You think I must of necessity, as matters are circumstanced, be Solmes's wife. I will not be very rash, my dear, in protesting to the contrary: but I think it never can, and, what is still more, never ought to be!—My temper, I know, is depended upon. But I have heretofore said,13 that I have something in me of my father's family, as well as of my mother's. And have I any encouragement to follow too implicitly the example which my mother sets of meekness, and resignedness to the wills of others? Is she not for ever obliged (as she was pleased to hint to me) to be of the forbearing side? In my mother's case, your observation I must own is verified, that those who will bear much, shall have much to bear.14 What is it, as she says, that she has not sacrificed to peace?—Yet, has she by her sacrifices always found the peace she has deserved to find?
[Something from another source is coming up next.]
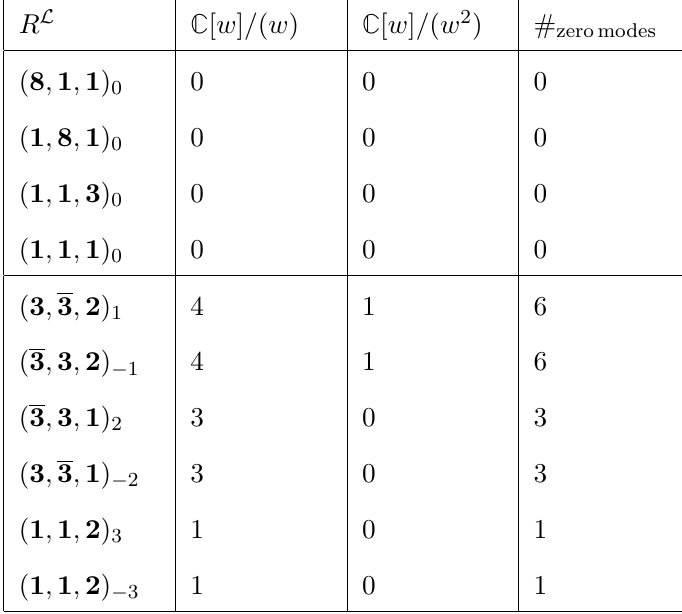
Table 1 . 5d modes for E 6 length three simple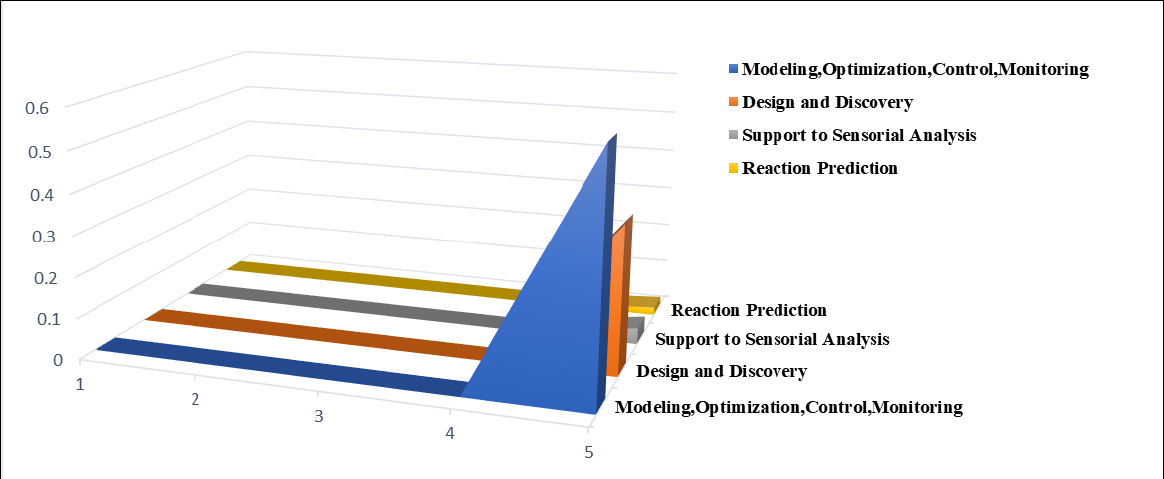
Figure 3. Application of supervised learning in the chemical industry.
Indeed, no!—I am afraid the very contrary. And often and often have I had reason (on her account) to reflect, that we poor mortals, by our over-solicitude to preserve undisturbed the qualities we are constitutionally fond of, frequently lose the benefits we propose to ourselves from them: since the designing and encroaching (finding out what we most fear to forfeit) direct their batteries against these our weaker places, and, making an artillery (if I may so phrase it) of our hopes and fears, play upon us at their pleasure.